Reproduce the listing that follows word for word, without its pictures.
━━━━
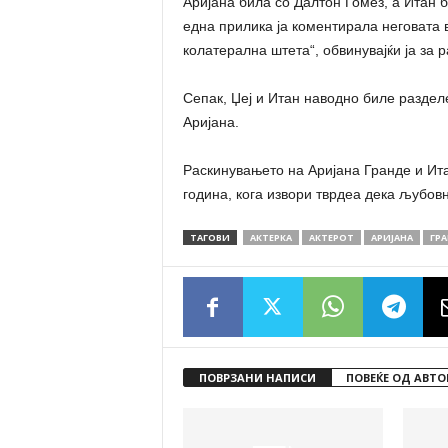
Аријана била со Далтон Гомез, а Итан би
една прилика ја коментирала неговата в
колатерална штета“, обвинувајќи ја за р
Сепак, Џеј и Итан наводно биле разделе
Аријана.
Раскинувањето на Аријана Гранде и Ит
година, кога извори тврдеа дека љубовн
ТАГОВИ
АКТЕРКА
АКТЕРОТ
АРИЈАНА
ГРА
ПОВРЗАНИ НАПИСИ
ПОВЕЌЕ ОД АВТО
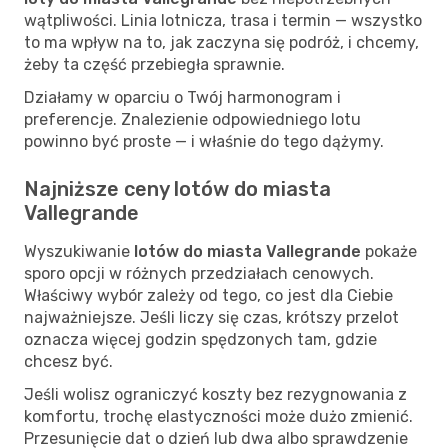
wątpliwości. Linia lotnicza, trasa i termin — wszystko
to ma wpływ na to, jak zaczyna się podróż, i chcemy,
żeby ta część przebiegła sprawnie.
Działamy w oparciu o Twój harmonogram i
preferencje. Znalezienie odpowiedniego lotu
powinno być proste — i właśnie do tego dążymy.
Najniższe ceny lotów do miasta
Vallegrande
Wyszukiwanie
lotów do miasta Vallegrande
pokaże
sporo opcji w różnych przedziałach cenowych.
Właściwy wybór zależy od tego, co jest dla Ciebie
najważniejsze. Jeśli liczy się czas, krótszy przelot
oznacza więcej godzin spędzonych tam, gdzie
chcesz być.
Jeśli wolisz ograniczyć koszty bez rezygnowania z
komfortu, trochę elastyczności może dużo zmienić.
Przesunięcie dat o dzień lub dwa albo sprawdzenie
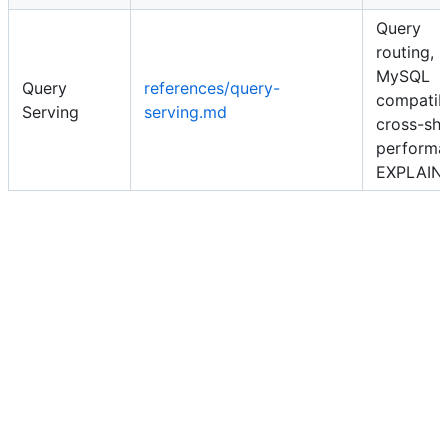
Query
routing,
MySQL
Query
references/query-
compatibi
Serving
serving.md
cross-sh
performa
EXPLAIN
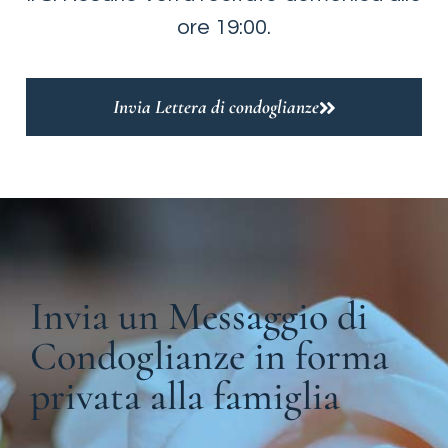
ore 19:00.
Invia Lettera di condoglianze
Invia un Messaggio di
Condoglianze in forma
privata alla famiglia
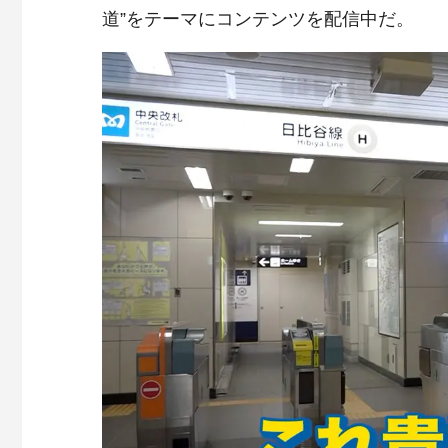
道”をテーマにコンテンツを配信中だ。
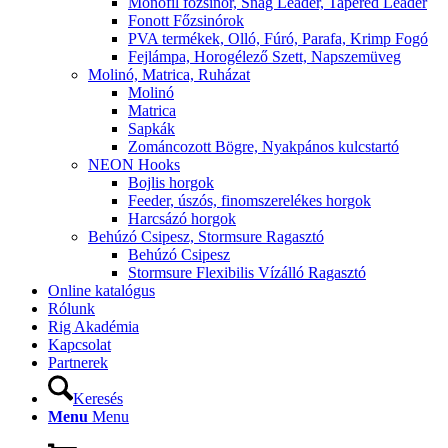
Monofil főzsinór, Snag Leader, Tapered Leader
Fonott Főzsinórok
PVA termékek, Olló, Fúró, Parafa, Krimp Fogó
Fejlámpa, Horogélező Szett, Napszemüveg
Molinó, Matrica, Ruházat
Molinó
Matrica
Sapkák
Zománcozott Bögre, Nyakpános kulcstartó
NEON Hooks
Bojlis horgok
Feeder, úszós, finomszerelékes horgok
Harcsázó horgok
Behúzó Csipesz, Stormsure Ragasztó
Behúzó Csipesz
Stormsure Flexibilis Vízálló Ragasztó
Online katalógus
Rólunk
Rig Akadémia
Kapcsolat
Partnerek
Keresés
Menu
Menu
━━━━
Exercise response:
Аријана била со Далтон Гомез, а Итан би
една прилика ја коментирала неговата в
колатерална штета“, обвинувајќи ја за р
Сепак, Џеј и Итан наводно биле разделе
Аријана.
Раскинувањето на Аријана Гранде и Ит
година, кога извори тврдеа дека љубовн
ТАГОВИ
АКТЕРКА
АКТЕРОТ
АРИЈАНА
ГРА
ПОВРЗАНИ НАПИСИ
ПОВЕЌЕ ОД АВТО
wątpliwości. Linia lotnicza, trasa i termin — wszystko
to ma wpływ na to, jak zaczyna się podróż, i chcemy,
żeby ta część przebiegła sprawnie.
Działamy w oparciu o Twój harmonogram i
preferencje. Znalezienie odpowiedniego lotu
powinno być proste — i właśnie do tego dążymy.
Najniższe ceny lotów do miasta
Vallegrande
Wyszukiwanie
lotów do miasta Vallegrande
pokaże
sporo opcji w różnych przedziałach cenowych.
Właściwy wybór zależy od tego, co jest dla Ciebie
najważniejsze. Jeśli liczy się czas, krótszy przelot
oznacza więcej godzin spędzonych tam, gdzie
chcesz być.
Jeśli wolisz ograniczyć koszty bez rezygnowania z
komfortu, trochę elastyczności może dużo zmienić.
Przesunięcie dat o dzień lub dwa albo sprawdzenie
Query
routing,
MySQL
Query
references/query-
compatibi
Serving
serving.md
cross-sh
performa
EXPLAIN
ore 19:00.
Invia Lettera di condoglianze
Invia un Messaggio di
Condoglianze in forma
privata alla famiglia
道”をテーマにコンテンツを配信中だ。
Monofil főzsinór, Snag Leader, Tapered Leader
Fonott Főzsinórok
PVA termékek, Olló, Fúró, Parafa, Krimp Fogó
Fejlámpa, Horogélező Szett, Napszemüveg
Molinó, Matrica, Ruházat
Molinó
Matrica
Sapkák
Zománcozott Bögre, Nyakpános kulcstartó
NEON Hooks
Bojlis horgok
Feeder, úszós, finomszerelékes horgok
Harcsázó horgok
Behúzó Csipesz, Stormsure Ragasztó
Behúzó Csipesz
Stormsure Flexibilis Vízálló Ragasztó
Online katalógus
Rólunk
Rig Akadémia
Kapcsolat
Partnerek
Keresés
Menu
Menu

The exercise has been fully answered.